It was as precise an approach shot as you could hope to see, and even though he didn’t believe it at the time, it was the sign that Australia’s Marc Leishman would go on to march to a six-stroke victory on Sunday in the $6.5-million Nedbank Golf Challenge.
He used his long, languid swing to deposit a sand-wedge three metres past the 13th hole, and the ball spun back towards the flag as if being pulled by a piece of string. It stopped just a fraction from the hole, and the tap-in birdie was probably enough to snuff out any remaining faint chance Sweden’s Henrik Stenson had of chasing him down.
“I definitely didn’t think I clinched it then,” he said. “But you never know with golf. Probably when the putt went in on 16 – that’s when I knew that I’d have to do something really dumb to lose it from there.”

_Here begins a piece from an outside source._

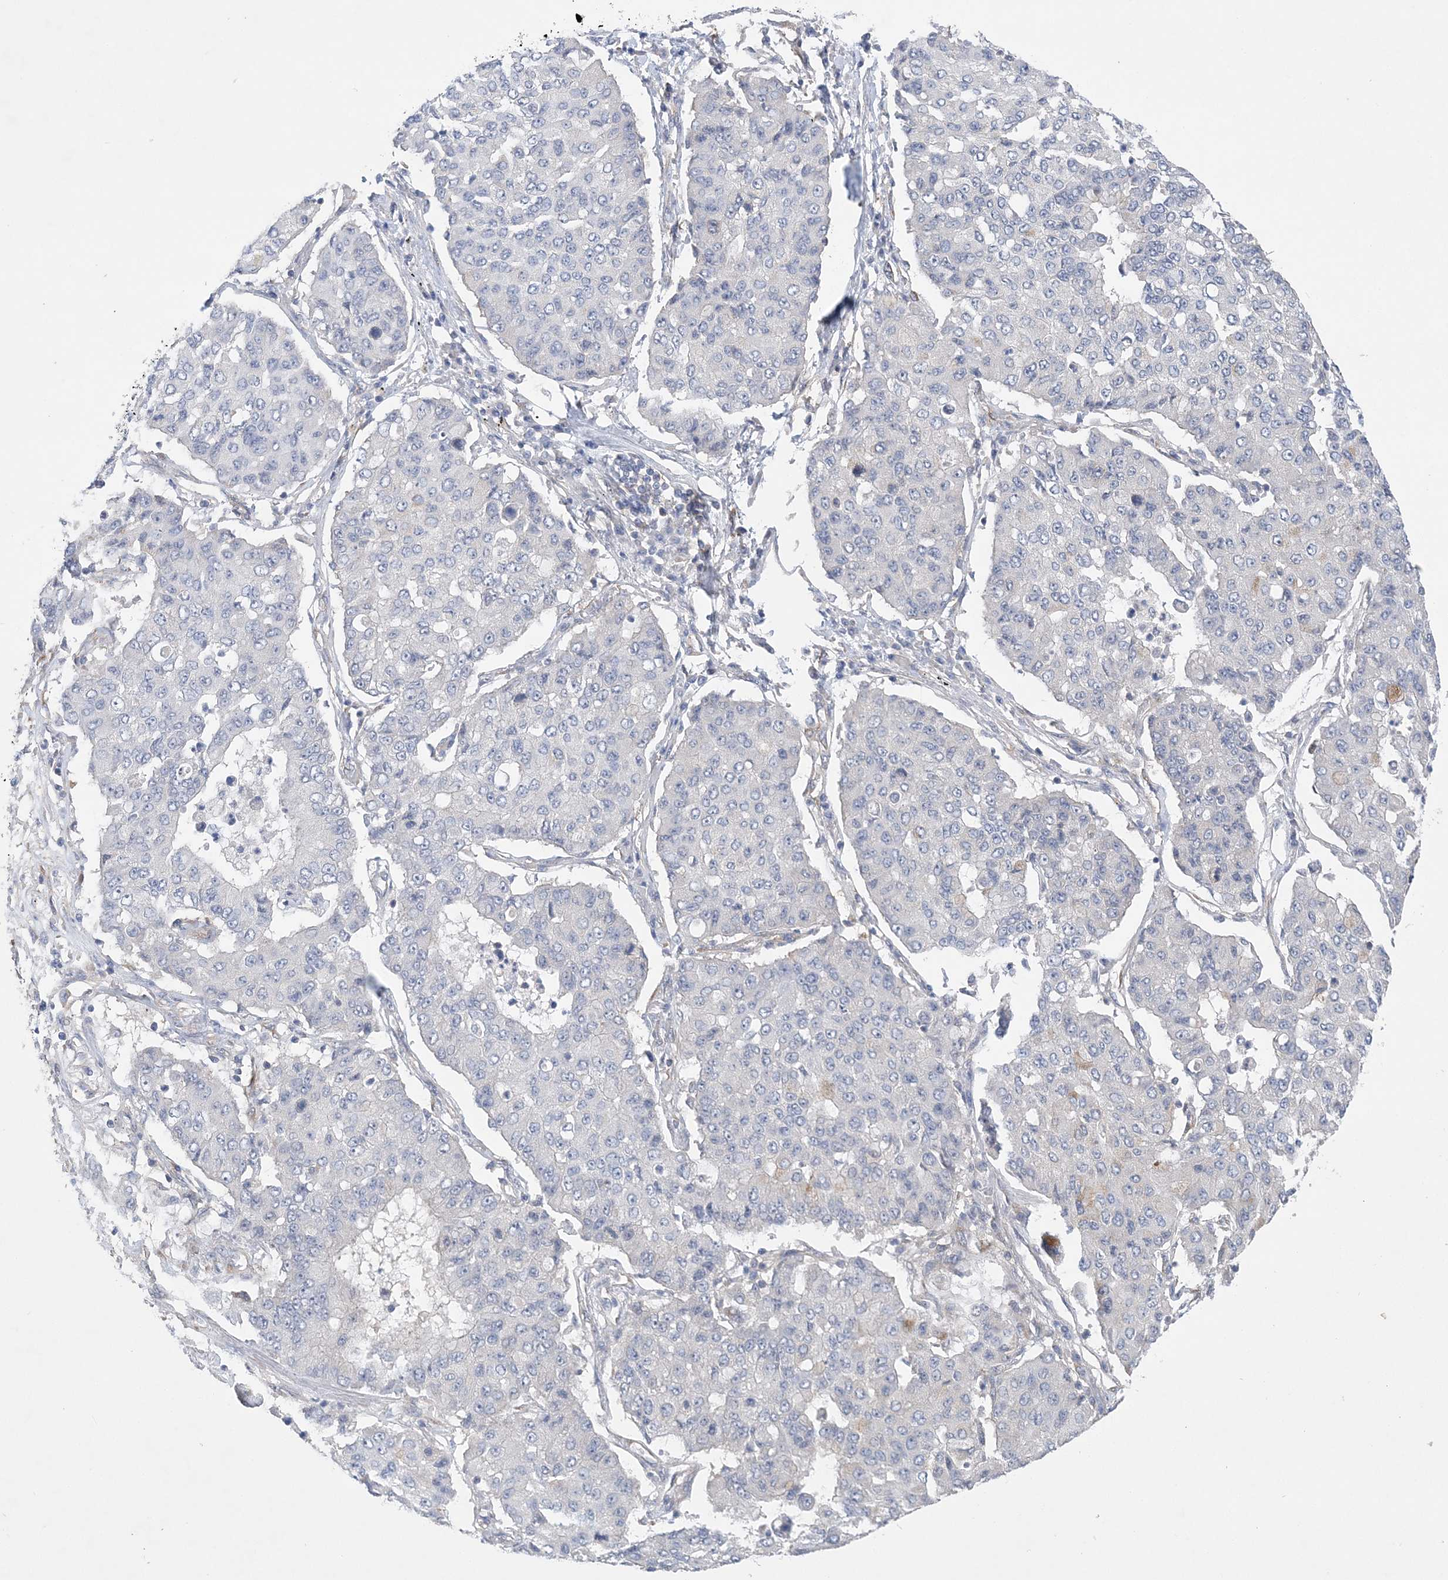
{"staining": {"intensity": "negative", "quantity": "none", "location": "none"}, "tissue": "lung cancer", "cell_type": "Tumor cells", "image_type": "cancer", "snomed": [{"axis": "morphology", "description": "Squamous cell carcinoma, NOS"}, {"axis": "topography", "description": "Lung"}], "caption": "DAB (3,3'-diaminobenzidine) immunohistochemical staining of squamous cell carcinoma (lung) displays no significant positivity in tumor cells.", "gene": "MAP4K5", "patient": {"sex": "male", "age": 74}}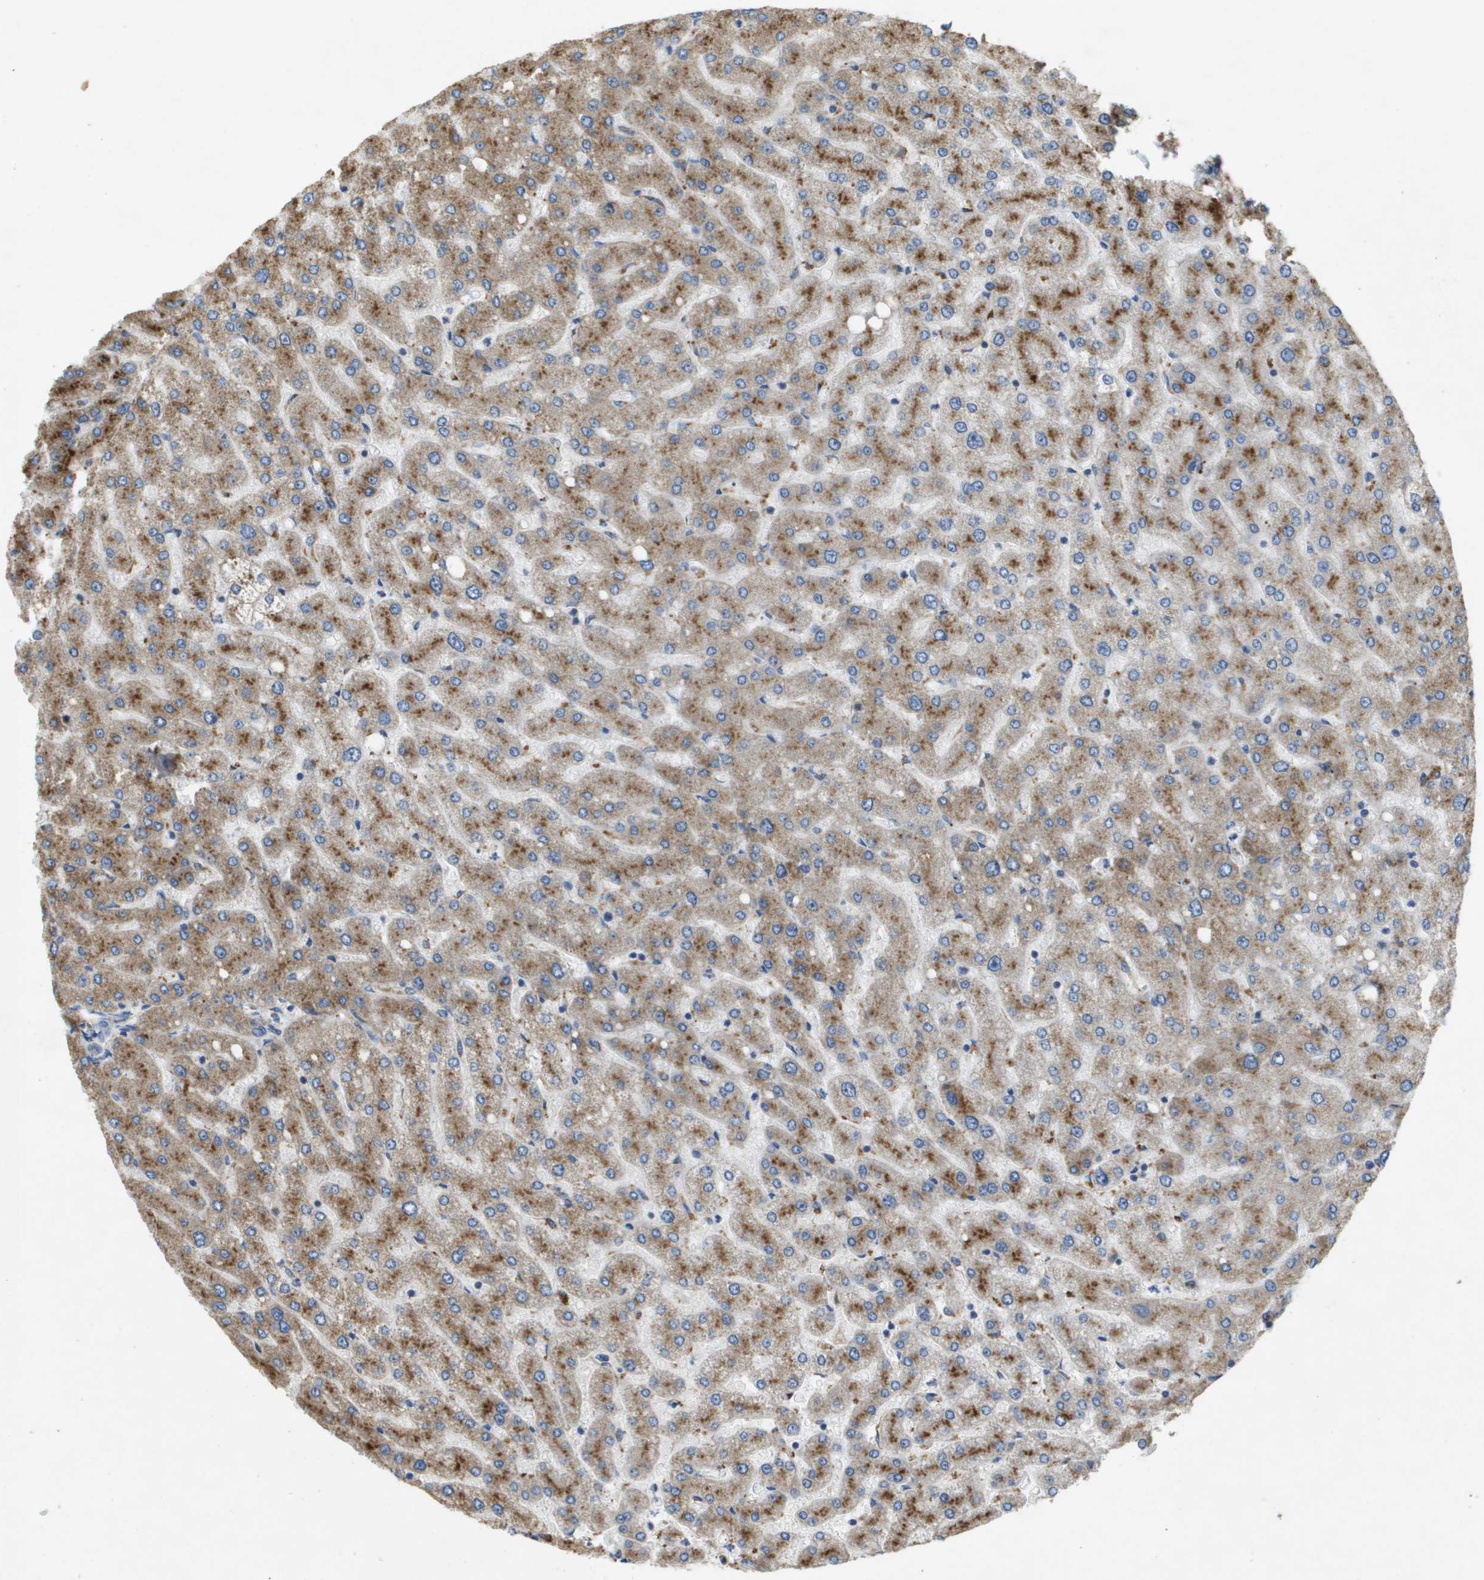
{"staining": {"intensity": "negative", "quantity": "none", "location": "none"}, "tissue": "liver", "cell_type": "Cholangiocytes", "image_type": "normal", "snomed": [{"axis": "morphology", "description": "Normal tissue, NOS"}, {"axis": "topography", "description": "Liver"}], "caption": "An immunohistochemistry (IHC) image of normal liver is shown. There is no staining in cholangiocytes of liver.", "gene": "B3GNT5", "patient": {"sex": "male", "age": 55}}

The victory brought a tumultuous 2015 to an end on an appropriately high note after things had threatened to become awful in April: His wife Audrey was hospitalised with toxic shock syndrome while he was preparing for the Masters.
He spend 96 hours at her bedside, and although she beat the odds and survived, she’s still not entirely well. And then he lost in a four-man play-off in the Open Championship.
“I was going to be pretty happy to have this year to be over with, to be honest,” he said. “Obviously, Audrey got very sick, and I lost an uncle who I was very close to. Obviously The Open was good, but disappointing at the same time. It wasn’t easy, but this just tops off what was not a great year. I hope it’s a springboard for big things next year.”
He did it in some style: He made just three bogeys throughout the tournament on his way to his 19-under-par total for the 72 holes, while all those around him were stymied by having to give back shots to the course just as they appeared to be getting into the hunt.
That one of the bogeys came on the third hole in the final round could have shaken him, but it didn’t. “I knew I hadn’t had many bogeys for the week,” he said. “I knew that it was probably going to happen. I just had to not let it worry me. You don’t have to hit that bad a shot out here to make one. I knew other guys would probably be having bogeys – it’s just golf. You’ve got to deal with it and move on.”
That was the last time his serenity looked anything like disturbed as he made six birdies to firmly put any challenge to his victory in its place.
Stenson acknowledged that: “Marc played really solidly and shot five-under on a tricky day,” said the man who won in 2008. “I didn’t start off that great, came back a little in the middle of the round and needed something spectacular towards the end, and I couldn’t do that. All credit to him for the win – he’s a deserving champion.”